- Tim Maloney as Albert J. Fountain
- Directed by: Sean Pilcher
- Written by: Sean Pilcher
- Produced by: Eric Seo Josh Mason
- Starring: Tim Maloney Chris Norden Bryan Head Algernon D’Ammassa
- Cinematography: Matt Wilson
- Edited by: Sean Pilcher Matt Wilson
- Music by: Daniel James Chan
- Production companies: Wilcher Productions Colonel Fountain Productions
- Release date: January 10, 2013;
- Running time: 43 minutes
- Country: United States
- Language: English

= Among the Dust of Thieves =

Among the Dust of Thieves is a 2013 American drama film about the 1896 disappearance of Albert Jennings Fountain, directed by Sean Pilcher. The film dramatizes the days leading up to Fountain’s disappearance near White Sands, New Mexico and the first, unsuccessful investigation of his apparent murder by John C. Fraser of the Pinkerton Agency. The film strongly suggests that Fountain’s disappearance was directly linked to his prosecution of Oliver M. Lee for cattle rustling. The narrative switches from Fountain’s investigation and arrest of Lee culminating in Fountain’s disappearance, to Fraser’s investigation, which concludes after a shootout at Lee’s ranch.

==Plot==
Mariana, a granddaughter of Albert Jennings Fountain, discovers her great grandson playing with her grandfather’s clothing and personal possessions. As she begins to tell him of Fountain’s history, the film flashes back to a New Mexico ranch in 1896, where Oliver Lee murders two ranchers and steals their cattle. Fountain, serving as Doña Ana County District Attorney, arrests a member of Lee’s gang in the case, and eventually apprehends Lee despite death threats. After Lee’s arraignment, Fountain is seen leaving town, never to be seen again. Following the disappearance, Pinkerton detective John C. Fraser arrives from Colorado to investigate and discovers Fountain’s wagon, disabled, where there is evidence of a struggle and blood. When suspicion leads to Oliver Lee, Fraser leads a small party to Lee’s ranch where they are ambushed by Lee and his gang. Fraser wounds Lee but ultimately retreats. The film ends with the case unresolved.

==Cast==
- Tim Maloney as Albert Jennings Fountain
- Chris Norden as Oliver M. Lee
- Algernon D’Ammassa as John C. Fraser
- Bryan Head as Deputy Williams
- Tyler Robinson as Deputy Sheriff Kent Kearney
- Bruce Holbrook as Les Dow
- Kim Kiegel as Mariana
- Joe T. Meier as Jack Maxwell
- Miguel Martinez as Bill McNew
- Eric Young as Jim Gililland

==Release==
This independent film premiered on January 10, 2013, in Mesilla, New Mexico.
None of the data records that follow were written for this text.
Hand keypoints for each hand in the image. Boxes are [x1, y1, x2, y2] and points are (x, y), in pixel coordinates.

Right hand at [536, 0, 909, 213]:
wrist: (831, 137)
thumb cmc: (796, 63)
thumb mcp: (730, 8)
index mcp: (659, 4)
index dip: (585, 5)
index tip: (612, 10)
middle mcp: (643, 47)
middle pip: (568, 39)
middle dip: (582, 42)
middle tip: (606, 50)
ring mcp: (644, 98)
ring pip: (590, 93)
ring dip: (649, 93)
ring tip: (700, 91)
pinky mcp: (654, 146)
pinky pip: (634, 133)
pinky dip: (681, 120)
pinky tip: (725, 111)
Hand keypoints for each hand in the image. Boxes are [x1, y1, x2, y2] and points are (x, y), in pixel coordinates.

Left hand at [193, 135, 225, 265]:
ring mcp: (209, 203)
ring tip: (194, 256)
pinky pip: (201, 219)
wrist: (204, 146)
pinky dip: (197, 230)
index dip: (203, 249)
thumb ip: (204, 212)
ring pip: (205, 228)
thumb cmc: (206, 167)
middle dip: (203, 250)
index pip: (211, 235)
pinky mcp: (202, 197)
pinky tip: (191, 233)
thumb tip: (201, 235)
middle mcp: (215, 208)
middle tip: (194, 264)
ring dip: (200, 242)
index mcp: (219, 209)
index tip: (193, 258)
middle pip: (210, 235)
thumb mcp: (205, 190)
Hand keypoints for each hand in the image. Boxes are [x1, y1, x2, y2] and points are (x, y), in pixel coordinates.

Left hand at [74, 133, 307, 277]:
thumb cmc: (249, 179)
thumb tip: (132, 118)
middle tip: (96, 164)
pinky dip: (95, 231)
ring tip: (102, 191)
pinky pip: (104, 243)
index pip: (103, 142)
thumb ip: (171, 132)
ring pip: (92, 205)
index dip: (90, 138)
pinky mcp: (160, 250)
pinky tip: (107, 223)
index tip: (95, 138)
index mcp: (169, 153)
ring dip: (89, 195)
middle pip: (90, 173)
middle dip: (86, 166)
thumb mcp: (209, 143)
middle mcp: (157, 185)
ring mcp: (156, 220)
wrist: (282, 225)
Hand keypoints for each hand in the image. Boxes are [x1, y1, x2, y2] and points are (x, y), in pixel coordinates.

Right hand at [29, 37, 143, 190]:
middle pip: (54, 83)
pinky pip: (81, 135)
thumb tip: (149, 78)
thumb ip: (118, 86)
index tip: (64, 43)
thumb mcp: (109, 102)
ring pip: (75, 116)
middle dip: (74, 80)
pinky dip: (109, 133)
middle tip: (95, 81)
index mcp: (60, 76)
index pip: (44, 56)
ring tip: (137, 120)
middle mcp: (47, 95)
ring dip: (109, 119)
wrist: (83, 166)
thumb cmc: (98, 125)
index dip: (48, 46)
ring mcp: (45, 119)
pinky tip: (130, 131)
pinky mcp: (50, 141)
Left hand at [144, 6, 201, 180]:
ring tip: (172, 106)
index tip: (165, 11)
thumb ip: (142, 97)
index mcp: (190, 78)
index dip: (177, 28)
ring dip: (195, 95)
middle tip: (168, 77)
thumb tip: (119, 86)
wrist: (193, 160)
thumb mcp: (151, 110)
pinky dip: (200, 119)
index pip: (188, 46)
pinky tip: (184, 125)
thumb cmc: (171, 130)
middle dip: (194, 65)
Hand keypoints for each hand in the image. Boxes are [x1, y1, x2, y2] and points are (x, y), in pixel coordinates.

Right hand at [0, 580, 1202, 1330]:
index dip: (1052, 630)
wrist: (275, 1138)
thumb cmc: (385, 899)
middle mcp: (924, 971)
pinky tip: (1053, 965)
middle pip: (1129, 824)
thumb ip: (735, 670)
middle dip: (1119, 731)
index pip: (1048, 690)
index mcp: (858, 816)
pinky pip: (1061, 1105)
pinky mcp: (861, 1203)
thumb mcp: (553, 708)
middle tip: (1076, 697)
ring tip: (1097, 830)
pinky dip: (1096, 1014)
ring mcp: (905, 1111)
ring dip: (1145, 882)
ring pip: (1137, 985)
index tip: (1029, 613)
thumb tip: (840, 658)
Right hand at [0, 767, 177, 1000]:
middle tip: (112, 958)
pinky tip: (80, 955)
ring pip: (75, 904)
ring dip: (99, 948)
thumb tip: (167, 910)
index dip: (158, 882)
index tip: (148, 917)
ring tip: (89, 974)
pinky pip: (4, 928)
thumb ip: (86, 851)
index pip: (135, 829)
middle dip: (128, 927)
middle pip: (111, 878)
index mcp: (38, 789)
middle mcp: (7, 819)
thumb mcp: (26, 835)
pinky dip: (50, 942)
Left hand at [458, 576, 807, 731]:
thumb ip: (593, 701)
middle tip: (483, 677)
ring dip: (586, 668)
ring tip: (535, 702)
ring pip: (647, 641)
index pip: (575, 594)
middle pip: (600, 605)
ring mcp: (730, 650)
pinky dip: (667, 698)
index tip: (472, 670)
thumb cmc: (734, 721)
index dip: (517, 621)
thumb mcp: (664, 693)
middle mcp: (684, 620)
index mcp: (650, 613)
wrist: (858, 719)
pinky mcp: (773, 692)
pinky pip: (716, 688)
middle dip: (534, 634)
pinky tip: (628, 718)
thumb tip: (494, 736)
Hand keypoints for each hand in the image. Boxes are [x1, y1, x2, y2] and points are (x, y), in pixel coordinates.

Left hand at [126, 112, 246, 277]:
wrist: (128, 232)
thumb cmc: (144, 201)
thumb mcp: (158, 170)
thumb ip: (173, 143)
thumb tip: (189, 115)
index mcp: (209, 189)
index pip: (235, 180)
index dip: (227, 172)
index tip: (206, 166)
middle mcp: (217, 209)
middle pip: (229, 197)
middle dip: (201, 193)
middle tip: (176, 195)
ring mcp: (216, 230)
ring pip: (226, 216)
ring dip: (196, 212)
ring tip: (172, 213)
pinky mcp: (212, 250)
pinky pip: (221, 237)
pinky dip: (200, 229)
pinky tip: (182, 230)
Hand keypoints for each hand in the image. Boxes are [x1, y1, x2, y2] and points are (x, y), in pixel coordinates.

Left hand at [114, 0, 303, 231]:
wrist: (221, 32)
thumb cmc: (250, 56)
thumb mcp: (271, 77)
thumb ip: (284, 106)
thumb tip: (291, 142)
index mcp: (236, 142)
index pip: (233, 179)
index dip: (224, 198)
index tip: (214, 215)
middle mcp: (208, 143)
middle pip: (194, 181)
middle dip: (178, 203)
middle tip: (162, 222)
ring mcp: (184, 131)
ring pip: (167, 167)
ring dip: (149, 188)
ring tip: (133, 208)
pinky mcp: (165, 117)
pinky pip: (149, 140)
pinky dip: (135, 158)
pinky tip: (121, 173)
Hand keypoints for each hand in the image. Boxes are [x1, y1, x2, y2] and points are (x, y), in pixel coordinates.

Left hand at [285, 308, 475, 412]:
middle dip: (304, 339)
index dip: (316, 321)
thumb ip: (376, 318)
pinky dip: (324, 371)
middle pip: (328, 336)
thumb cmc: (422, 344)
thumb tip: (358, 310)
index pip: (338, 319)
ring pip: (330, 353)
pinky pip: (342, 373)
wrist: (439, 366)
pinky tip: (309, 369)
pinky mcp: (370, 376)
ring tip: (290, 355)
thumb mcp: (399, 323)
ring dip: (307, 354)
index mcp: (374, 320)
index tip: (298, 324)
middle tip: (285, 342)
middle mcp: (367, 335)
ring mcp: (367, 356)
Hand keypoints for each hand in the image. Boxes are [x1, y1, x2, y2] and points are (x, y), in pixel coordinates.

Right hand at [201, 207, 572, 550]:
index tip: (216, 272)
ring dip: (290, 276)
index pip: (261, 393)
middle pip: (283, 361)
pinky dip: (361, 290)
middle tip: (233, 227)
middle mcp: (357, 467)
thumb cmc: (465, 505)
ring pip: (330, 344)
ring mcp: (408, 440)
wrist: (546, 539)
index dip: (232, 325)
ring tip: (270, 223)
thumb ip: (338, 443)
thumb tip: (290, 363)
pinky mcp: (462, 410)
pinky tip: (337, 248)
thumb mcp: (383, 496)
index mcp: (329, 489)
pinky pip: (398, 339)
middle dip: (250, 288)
Its initial theatrical run was at the Allen Theaters Cineport 10 in Las Cruces, New Mexico and it was released on DVD by Colonel Fountain Productions, LLC, simultaneously with the film’s premiere.

After the initial release, the Albuquerque Journal reported that filmmakers Pilcher and Wilson "plan to show the movie at film festivals...to attract financing so they can expand it to a feature-length version, more than double the current length."